Depressed loan rates and the resulting narrow spreads, coupled with the rising cost of serving expanding memberships, has forced credit unions to live on less, according to one expert.

The result: many credit unions are finding it necessary to reinvent their business models and rely more on fee and other income to bolster their bottom lines.

"Gone are the days when the question is 'to fee or not to fee,'" said Janet Randall, AVP with CUNA Mutual Group, in remarks before CUNA's Future Forum. "The question today is, 'where can I generate this fee income that's necessary to improve my bottom line?' Credit unions need to look at different areas, such as member services, or member lending, during these times of fierce competition and decreasing net interest income."

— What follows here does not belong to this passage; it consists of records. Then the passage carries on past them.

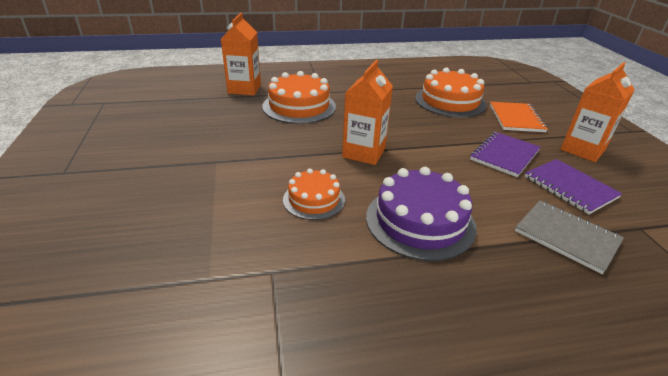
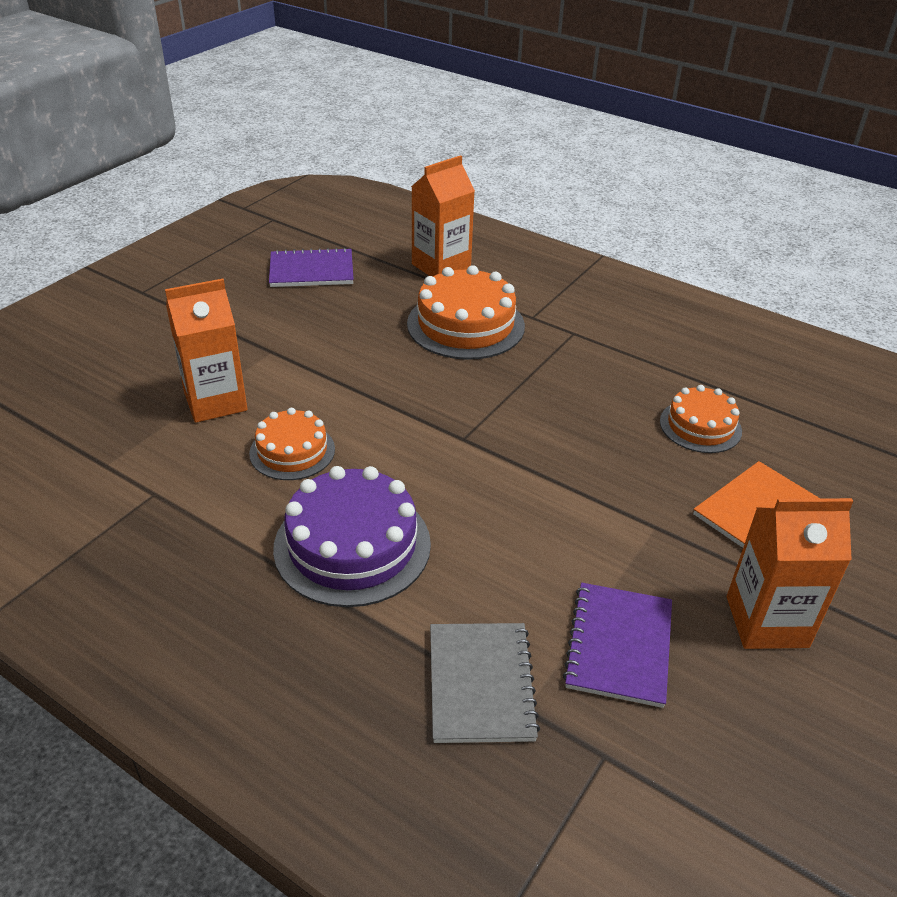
camera: 45 degrees right, 5 degrees up
orange carton [342,60,393,165] -> orange carton moved to [165,279,247,423]
orange cake [415,68,487,118] -> orange cake [660,385,742,453], size x0.60
purple notebook [470,132,541,177] -> purple notebook moved to [269,247,354,287]

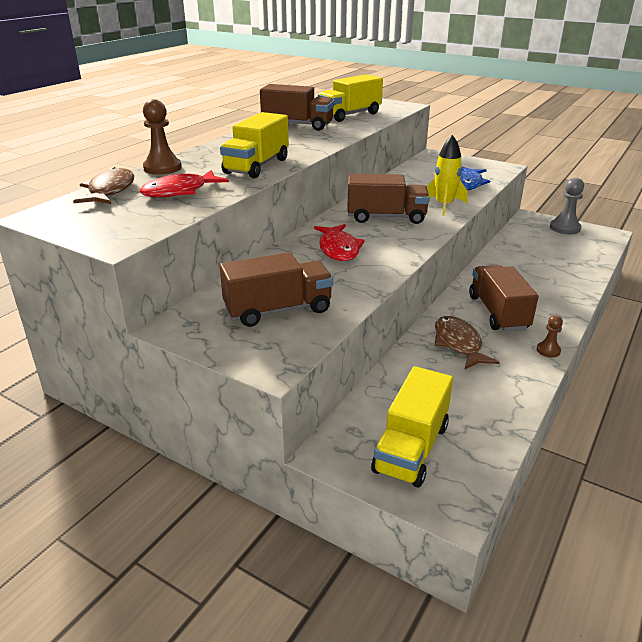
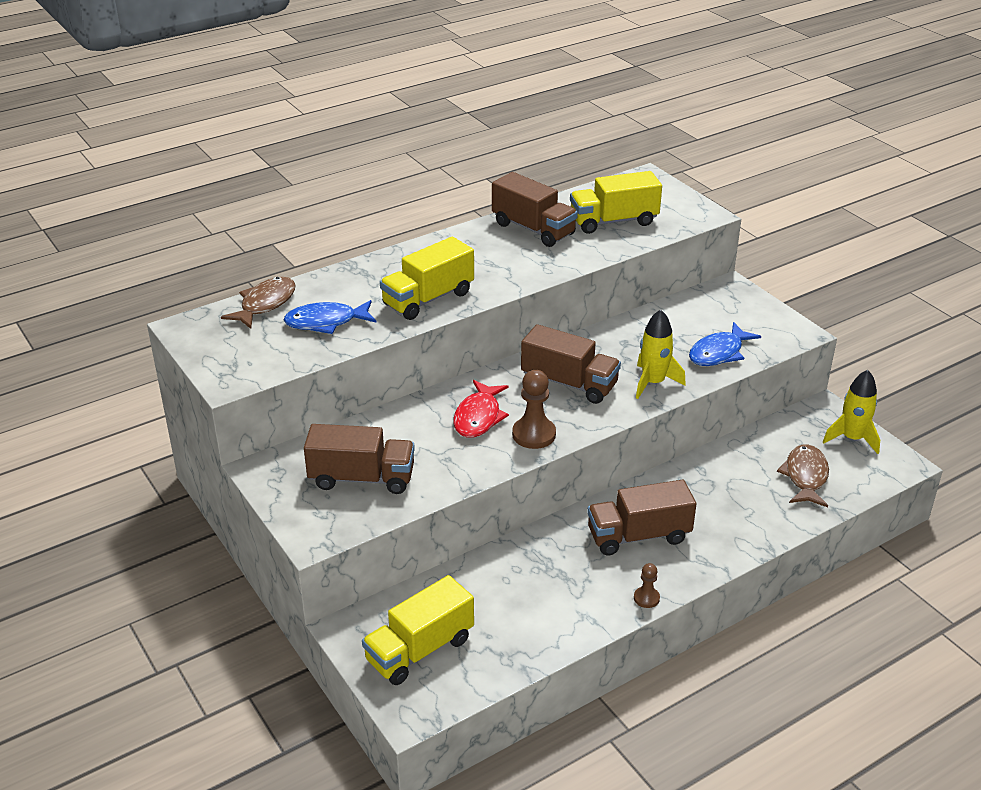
camera: 25 degrees right, 5 degrees up
red fish [139,170,229,198] -> blue fish [284,300,377,334]
brown pawn [143,99,182,175] -> brown pawn moved to [512,370,556,449]
brown fish [434,316,500,370] -> brown fish moved to [777,444,829,507]
brown truck [469,265,539,332] -> brown truck turned 120 degrees counterclockwise [587,480,696,555]
grey pawn [550,177,584,234] -> yellow rocket [823,370,880,454]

In 2001, Randall noted, net interest income averaged $3.58 for every $100 of assets-the lowest in credit union history. "To put this in perspective, in the 1960s and 1970s, credit unions earned well over $5 for every $100 in assets. This number may decline even further as interest rates move up, putting more pressure on credit unions to rely on non-interest income."

Credit unions are also experiencing cost increases for serving their expanding and diverse memberships. Those expenses have increased 85% from the end of 1990, to $215 annually per member (see related story, page 3). "The expense growth relates to meeting our members' product and service demands, and the growing channels necessary to deliver them," Randall said

Other Options Beyond NSF

One commonly recognized revenue generator is the Non-Sufficient Fund (NSF) fee on checking accounts. But there are other checking-related fees that can generate income, yet still provide a good service and value to members, according to Randall xamples are fees on e-checks, debit cards, non-member check cashing, ATMs, and payroll cards in some areas.

Credit cards, student loans and auto loans create other opportunities to generate revenue. But credit unions need to look at their entire loan portfolio to make sure all loans are performing well for them. "Mortgage and home equity loans are the most efficient ways for members to borrow, and the most powerful method of developing PFI (Primary Financial Institution) status with a member," Randall said. "Surveys show that 70% of those members with a mortgage or home equity loan through their credit union identify it as their PFI. Those loans deepen the member relationship."

Important in deepening that relationship is getting a line of credit extended to members. "Preferably, you want to do that at the time of the first mortgage. It's important to open that line of credit, but just as important is getting the member to borrow on it," Randall said. "And, you need to make sure the channels are in place for easy access."

Lending protection, including credit insurance, is another way to add to the loan yield ew on the credit union lending protection scene is debt cancellation, Randall said. "Because debt cancellation is a lending product, and not insurance, it is often easier to offer and administer to members. Debt cancellation offers credit unions flexibility in providing various protection programs that are managed by the credit union, like other loan products."

Non-interest income has become necessary for credit unions in today's marketplace, Randall added. "In order to remain financially viable, credit unions must weigh all revenue options available to them, and then decide which are the best fit for their members and the credit union."